▸ What is required
Quote, word for word, the stretch of the data below that opens with the line containing "table_cell Onverminderd het" and closes with the line containing "table_cell 2.3.15.4 [248, 294, 549, 409]", including both of those lines.
## Begin The input
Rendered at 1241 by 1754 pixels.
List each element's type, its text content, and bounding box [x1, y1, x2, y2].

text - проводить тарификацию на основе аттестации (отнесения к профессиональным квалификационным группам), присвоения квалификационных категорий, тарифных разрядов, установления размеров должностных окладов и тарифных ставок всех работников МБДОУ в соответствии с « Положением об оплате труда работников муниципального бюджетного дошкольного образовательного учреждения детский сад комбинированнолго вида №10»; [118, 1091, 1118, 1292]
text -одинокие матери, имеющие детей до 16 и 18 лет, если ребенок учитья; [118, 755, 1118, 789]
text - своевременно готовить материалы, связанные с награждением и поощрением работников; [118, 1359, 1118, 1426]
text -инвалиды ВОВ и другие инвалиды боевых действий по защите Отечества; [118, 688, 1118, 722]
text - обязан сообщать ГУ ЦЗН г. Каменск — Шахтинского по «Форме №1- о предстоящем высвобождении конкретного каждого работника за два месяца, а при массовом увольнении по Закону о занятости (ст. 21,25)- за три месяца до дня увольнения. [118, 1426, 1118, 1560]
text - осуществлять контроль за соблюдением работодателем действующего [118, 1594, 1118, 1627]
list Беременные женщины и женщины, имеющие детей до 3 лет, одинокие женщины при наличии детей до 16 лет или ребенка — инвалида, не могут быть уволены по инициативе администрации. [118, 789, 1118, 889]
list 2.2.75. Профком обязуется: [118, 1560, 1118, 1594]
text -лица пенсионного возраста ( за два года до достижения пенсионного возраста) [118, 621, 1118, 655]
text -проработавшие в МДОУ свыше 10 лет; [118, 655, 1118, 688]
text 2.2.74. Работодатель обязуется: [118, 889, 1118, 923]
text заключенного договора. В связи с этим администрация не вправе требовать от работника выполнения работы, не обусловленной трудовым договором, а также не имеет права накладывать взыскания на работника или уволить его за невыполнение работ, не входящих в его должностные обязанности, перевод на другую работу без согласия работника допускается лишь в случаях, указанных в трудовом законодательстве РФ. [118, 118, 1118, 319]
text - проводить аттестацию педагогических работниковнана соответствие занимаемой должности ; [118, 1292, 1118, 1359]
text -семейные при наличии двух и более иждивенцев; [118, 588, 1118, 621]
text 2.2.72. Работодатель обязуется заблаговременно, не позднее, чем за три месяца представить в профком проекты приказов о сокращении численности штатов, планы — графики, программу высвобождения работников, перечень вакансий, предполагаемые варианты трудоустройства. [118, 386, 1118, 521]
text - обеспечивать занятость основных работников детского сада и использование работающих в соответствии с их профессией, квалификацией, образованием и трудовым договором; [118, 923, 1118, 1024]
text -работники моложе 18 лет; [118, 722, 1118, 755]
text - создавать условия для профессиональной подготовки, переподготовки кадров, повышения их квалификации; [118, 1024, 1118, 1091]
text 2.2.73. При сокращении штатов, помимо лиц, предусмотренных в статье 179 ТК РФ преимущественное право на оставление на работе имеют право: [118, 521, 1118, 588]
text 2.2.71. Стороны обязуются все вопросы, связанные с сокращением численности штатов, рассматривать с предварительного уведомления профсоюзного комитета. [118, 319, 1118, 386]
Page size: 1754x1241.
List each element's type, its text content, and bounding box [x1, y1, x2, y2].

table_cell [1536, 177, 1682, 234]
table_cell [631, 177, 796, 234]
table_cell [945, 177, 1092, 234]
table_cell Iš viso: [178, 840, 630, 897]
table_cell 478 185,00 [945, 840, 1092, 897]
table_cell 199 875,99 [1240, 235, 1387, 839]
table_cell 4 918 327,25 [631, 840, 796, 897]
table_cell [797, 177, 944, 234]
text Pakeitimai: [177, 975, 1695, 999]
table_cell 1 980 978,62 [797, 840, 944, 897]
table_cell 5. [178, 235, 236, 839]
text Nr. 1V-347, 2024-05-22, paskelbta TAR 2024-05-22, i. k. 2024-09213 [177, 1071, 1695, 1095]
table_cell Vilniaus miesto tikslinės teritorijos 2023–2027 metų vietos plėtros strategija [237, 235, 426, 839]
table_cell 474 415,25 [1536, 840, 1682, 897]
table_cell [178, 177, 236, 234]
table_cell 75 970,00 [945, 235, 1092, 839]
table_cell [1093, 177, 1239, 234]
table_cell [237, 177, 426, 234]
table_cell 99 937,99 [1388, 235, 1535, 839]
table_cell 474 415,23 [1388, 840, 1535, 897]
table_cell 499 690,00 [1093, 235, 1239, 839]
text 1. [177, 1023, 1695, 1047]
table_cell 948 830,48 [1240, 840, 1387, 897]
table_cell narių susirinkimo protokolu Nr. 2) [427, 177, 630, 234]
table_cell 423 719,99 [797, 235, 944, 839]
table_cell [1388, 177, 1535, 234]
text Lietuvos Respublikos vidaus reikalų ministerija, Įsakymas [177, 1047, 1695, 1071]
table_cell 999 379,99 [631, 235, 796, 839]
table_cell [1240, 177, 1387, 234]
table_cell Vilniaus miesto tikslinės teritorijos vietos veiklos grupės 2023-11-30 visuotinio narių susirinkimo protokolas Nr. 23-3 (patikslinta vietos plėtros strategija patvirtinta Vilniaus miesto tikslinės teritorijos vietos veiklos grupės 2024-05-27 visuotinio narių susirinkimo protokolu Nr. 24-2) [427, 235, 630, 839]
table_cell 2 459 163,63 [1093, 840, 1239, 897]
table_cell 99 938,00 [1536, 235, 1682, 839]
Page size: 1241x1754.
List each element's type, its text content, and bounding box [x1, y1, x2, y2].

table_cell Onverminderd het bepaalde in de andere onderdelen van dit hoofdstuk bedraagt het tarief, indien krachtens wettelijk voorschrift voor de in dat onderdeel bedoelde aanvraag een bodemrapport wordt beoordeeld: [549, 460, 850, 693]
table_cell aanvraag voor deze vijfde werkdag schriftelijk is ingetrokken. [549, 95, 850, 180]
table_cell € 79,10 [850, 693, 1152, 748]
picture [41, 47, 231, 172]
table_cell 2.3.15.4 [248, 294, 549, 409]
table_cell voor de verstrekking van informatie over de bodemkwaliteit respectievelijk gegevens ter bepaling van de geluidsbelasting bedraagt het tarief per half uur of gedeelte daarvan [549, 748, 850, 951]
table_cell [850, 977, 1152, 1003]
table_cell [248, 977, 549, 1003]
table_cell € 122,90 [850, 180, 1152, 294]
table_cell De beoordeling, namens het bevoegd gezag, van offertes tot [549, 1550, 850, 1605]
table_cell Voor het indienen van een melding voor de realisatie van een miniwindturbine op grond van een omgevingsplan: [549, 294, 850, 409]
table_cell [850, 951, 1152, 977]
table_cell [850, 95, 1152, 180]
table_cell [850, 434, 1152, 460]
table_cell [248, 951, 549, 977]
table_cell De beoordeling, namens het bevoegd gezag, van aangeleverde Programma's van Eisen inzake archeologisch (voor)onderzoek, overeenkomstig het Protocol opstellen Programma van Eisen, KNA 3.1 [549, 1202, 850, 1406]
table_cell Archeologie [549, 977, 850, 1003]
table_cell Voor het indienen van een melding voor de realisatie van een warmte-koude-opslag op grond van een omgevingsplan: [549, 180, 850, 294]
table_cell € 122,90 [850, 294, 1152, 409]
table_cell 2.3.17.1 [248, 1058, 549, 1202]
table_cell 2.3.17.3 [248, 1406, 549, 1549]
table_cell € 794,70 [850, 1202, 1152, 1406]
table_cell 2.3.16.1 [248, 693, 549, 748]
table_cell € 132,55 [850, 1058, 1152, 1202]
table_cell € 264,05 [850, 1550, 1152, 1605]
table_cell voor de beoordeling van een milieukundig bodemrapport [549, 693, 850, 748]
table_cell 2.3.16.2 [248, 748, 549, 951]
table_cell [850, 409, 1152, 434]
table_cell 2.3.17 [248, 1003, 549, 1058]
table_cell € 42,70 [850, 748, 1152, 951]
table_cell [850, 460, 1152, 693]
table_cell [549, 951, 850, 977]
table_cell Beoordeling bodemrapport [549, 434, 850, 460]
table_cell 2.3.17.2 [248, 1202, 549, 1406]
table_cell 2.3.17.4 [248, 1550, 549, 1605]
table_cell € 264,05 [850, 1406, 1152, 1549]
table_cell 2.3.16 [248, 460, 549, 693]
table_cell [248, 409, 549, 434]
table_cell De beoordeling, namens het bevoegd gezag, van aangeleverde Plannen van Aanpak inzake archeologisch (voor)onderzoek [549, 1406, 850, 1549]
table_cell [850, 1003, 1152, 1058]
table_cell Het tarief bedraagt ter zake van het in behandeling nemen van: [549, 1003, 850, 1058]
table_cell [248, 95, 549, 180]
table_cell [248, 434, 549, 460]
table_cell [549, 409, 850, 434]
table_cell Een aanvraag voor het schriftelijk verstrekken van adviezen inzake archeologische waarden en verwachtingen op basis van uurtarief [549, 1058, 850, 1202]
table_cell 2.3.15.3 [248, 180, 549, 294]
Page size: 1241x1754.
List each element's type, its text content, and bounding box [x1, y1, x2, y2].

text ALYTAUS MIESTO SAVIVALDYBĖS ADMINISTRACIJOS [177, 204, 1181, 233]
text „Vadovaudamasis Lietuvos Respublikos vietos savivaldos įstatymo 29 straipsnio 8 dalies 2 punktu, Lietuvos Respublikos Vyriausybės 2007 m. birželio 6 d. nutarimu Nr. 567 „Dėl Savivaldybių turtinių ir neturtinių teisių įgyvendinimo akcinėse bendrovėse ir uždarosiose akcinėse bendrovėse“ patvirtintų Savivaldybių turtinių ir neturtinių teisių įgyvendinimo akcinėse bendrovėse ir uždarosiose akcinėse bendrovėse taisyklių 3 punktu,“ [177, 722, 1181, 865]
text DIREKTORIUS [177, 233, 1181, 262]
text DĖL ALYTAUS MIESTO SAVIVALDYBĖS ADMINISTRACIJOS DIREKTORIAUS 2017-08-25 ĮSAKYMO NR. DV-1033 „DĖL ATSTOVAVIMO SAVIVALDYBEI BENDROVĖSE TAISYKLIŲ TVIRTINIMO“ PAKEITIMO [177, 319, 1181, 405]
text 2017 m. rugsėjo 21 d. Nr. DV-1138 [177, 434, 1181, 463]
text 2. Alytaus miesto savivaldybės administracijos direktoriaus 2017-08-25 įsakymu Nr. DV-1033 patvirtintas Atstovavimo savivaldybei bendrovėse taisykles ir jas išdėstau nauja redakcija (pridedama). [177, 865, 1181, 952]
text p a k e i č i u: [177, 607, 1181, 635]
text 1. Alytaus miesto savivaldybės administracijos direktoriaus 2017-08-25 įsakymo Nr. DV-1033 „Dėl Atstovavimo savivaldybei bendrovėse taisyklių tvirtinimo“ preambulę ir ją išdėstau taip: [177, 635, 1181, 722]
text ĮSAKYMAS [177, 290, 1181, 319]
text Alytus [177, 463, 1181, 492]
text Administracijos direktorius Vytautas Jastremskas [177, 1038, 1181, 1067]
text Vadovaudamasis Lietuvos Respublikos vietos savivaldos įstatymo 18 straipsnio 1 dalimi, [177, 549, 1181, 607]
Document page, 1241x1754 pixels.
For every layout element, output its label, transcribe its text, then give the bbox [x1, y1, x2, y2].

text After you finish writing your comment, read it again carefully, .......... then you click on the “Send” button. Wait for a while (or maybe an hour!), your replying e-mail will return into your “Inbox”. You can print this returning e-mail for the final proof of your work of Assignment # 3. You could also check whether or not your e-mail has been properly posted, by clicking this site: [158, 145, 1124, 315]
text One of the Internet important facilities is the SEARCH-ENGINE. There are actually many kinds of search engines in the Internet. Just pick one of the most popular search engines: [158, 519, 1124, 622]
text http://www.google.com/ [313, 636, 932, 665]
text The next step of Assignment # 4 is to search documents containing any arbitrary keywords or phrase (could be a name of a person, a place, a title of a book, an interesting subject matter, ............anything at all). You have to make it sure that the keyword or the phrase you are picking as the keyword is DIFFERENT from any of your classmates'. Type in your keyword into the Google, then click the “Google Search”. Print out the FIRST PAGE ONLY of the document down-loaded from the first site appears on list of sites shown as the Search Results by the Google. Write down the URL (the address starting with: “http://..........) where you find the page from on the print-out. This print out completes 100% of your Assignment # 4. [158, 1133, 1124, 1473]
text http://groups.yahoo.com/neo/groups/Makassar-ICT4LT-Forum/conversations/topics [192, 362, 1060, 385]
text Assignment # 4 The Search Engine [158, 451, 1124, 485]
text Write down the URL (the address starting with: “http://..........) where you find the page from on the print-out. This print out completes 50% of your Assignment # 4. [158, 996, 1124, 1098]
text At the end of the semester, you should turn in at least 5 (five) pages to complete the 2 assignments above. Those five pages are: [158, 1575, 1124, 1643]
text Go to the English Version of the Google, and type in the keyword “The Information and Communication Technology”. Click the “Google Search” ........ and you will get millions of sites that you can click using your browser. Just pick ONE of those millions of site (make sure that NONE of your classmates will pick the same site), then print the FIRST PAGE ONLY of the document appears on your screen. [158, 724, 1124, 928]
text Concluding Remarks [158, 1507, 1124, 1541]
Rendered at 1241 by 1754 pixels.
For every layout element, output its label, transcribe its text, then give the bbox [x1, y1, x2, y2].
## End The input
▸ Exercise result
table_cell Onverminderd het bepaalde in de andere onderdelen van dit hoofdstuk bedraagt het tarief, indien krachtens wettelijk voorschrift voor de in dat onderdeel bedoelde aanvraag een bodemrapport wordt beoordeeld: [549, 460, 850, 693]
table_cell aanvraag voor deze vijfde werkdag schriftelijk is ingetrokken. [549, 95, 850, 180]
table_cell € 79,10 [850, 693, 1152, 748]
picture [41, 47, 231, 172]
table_cell 2.3.15.4 [248, 294, 549, 409]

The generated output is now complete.